Collected data:

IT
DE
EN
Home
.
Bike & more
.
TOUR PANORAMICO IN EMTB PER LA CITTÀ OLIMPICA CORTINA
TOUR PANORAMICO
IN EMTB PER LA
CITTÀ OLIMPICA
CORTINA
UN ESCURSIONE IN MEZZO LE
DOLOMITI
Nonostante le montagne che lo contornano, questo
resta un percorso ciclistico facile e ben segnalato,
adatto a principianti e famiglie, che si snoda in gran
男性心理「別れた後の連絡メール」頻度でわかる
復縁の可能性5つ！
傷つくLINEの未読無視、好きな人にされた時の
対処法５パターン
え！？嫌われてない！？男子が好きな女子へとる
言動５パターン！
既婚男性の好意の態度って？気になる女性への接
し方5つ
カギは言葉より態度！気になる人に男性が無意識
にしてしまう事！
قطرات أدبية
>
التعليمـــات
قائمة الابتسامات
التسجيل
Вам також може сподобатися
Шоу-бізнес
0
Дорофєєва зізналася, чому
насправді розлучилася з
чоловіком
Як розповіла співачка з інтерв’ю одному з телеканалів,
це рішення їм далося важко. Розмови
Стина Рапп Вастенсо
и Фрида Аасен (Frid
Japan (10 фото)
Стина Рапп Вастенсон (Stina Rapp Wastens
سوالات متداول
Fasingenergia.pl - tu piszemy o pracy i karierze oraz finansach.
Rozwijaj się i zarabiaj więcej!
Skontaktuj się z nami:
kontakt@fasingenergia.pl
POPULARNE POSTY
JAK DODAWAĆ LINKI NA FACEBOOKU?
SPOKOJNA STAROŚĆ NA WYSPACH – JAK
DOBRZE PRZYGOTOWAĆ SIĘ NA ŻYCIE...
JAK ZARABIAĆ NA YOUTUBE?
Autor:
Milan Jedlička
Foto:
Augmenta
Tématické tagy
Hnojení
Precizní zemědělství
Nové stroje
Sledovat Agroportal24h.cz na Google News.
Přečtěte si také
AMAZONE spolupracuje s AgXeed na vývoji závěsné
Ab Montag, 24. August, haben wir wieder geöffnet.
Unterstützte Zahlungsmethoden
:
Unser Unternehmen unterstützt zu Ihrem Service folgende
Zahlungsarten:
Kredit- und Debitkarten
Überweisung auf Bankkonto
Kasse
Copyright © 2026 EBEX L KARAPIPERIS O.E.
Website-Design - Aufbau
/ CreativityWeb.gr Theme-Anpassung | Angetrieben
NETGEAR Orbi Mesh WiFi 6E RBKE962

==

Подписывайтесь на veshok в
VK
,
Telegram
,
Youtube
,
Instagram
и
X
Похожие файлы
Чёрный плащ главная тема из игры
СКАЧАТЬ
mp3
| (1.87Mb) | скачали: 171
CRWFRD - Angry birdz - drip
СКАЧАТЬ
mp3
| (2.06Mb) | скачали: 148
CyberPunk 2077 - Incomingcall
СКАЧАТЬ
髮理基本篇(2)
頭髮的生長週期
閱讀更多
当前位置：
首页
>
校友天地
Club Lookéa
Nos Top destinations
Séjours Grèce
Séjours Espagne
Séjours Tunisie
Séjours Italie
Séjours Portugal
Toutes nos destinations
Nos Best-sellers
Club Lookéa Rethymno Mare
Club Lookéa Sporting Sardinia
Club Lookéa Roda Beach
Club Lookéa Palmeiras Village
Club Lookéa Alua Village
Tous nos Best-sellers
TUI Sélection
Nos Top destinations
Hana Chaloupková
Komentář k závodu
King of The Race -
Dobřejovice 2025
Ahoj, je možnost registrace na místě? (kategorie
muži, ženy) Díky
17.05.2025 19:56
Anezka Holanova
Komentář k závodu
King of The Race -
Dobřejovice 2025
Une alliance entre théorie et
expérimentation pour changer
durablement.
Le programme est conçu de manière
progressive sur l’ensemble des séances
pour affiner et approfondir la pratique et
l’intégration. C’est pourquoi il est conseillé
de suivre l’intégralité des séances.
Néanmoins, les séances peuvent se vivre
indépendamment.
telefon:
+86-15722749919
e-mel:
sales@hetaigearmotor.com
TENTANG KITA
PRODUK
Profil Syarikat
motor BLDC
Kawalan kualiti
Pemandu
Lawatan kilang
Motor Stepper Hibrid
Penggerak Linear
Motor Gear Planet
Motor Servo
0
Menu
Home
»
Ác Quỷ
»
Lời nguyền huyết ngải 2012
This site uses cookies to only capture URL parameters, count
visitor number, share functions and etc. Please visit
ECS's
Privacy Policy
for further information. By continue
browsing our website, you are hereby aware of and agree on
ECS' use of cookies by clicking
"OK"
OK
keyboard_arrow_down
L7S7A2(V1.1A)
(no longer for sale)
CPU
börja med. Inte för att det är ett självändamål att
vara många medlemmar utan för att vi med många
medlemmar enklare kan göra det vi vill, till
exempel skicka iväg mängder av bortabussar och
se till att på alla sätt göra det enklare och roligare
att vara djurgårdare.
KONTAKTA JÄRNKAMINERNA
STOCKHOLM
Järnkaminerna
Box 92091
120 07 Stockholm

...

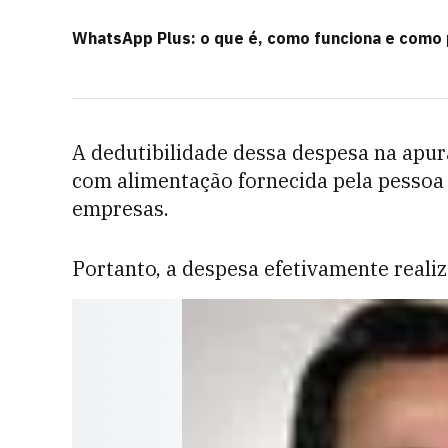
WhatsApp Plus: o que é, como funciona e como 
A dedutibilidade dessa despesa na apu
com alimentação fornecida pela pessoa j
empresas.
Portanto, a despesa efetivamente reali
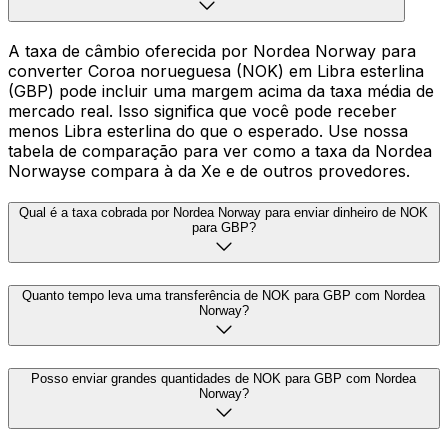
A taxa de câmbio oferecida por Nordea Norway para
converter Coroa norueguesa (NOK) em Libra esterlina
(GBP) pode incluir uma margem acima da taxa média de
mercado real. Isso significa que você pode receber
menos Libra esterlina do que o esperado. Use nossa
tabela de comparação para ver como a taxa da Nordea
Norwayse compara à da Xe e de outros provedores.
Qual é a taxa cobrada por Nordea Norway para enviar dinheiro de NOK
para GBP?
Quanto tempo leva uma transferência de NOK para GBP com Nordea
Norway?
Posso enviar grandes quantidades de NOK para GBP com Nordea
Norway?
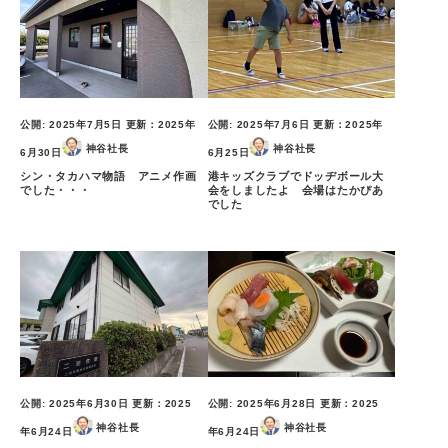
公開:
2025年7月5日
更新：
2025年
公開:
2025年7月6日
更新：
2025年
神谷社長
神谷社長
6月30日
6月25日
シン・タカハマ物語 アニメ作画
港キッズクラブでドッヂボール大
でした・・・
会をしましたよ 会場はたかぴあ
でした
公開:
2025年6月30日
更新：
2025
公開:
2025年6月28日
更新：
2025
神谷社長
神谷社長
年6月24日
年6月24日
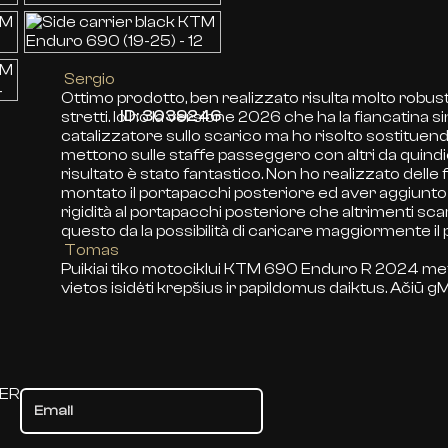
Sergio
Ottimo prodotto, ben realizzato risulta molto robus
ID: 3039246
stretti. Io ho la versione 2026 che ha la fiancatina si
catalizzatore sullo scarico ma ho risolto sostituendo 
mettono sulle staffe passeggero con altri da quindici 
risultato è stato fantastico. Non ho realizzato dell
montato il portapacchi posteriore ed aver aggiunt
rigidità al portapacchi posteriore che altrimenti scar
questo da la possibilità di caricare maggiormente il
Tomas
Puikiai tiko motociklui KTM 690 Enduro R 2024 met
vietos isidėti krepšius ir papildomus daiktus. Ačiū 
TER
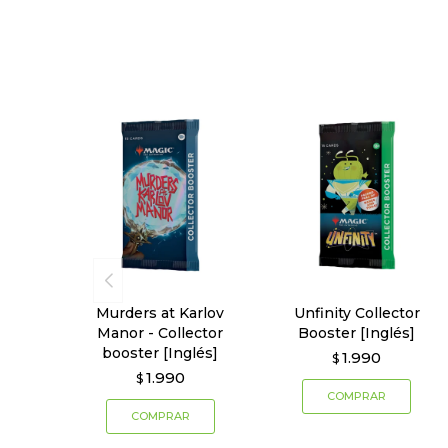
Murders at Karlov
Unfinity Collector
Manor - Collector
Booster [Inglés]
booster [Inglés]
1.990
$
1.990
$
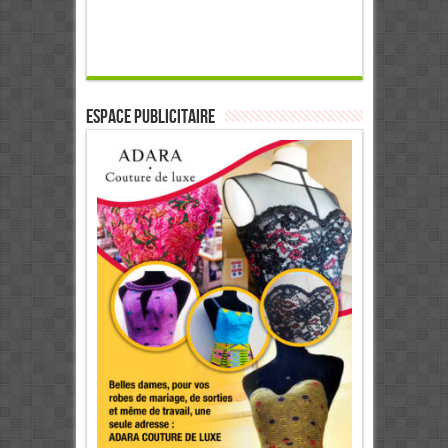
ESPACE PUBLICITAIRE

### To-do item
What is needed is an exact copy of only the lines above from the one with "tabela de comparação" to the one with "ESPACE PUBLICITAIRE", both kept, with every picture left out.

### Solution below
tabela de comparação para ver como a taxa da Nordea
Norwayse compara à da Xe e de outros provedores.
Qual é a taxa cobrada por Nordea Norway para enviar dinheiro de NOK
para GBP?
Quanto tempo leva uma transferência de NOK para GBP com Nordea
Norway?
Posso enviar grandes quantidades de NOK para GBP com Nordea
Norway?
公開:
2025年7月5日
更新：
2025年
公開:
2025年7月6日
更新：
2025年
神谷社長
神谷社長
6月30日
6月25日
シン・タカハマ物語 アニメ作画
港キッズクラブでドッヂボール大
でした・・・
会をしましたよ 会場はたかぴあ
でした
公開:
2025年6月30日
更新：
2025
公開:
2025年6月28日
更新：
2025
神谷社長
神谷社長
年6月24日
年6月24日
Sergio
Ottimo prodotto, ben realizzato risulta molto robus
ID: 3039246
stretti. Io ho la versione 2026 che ha la fiancatina si
catalizzatore sullo scarico ma ho risolto sostituendo 
mettono sulle staffe passeggero con altri da quindici 
risultato è stato fantastico. Non ho realizzato dell
montato il portapacchi posteriore ed aver aggiunt
rigidità al portapacchi posteriore che altrimenti scar
questo da la possibilità di caricare maggiormente il
Tomas
Puikiai tiko motociklui KTM 690 Enduro R 2024 met
vietos isidėti krepšius ir papildomus daiktus. Ačiū 
TER
Murders at Karlov
Unfinity Collector
Manor - Collector
Booster [Inglés]
booster [Inglés]
1.990
$
1.990
$
ESPACE PUBLICITAIRE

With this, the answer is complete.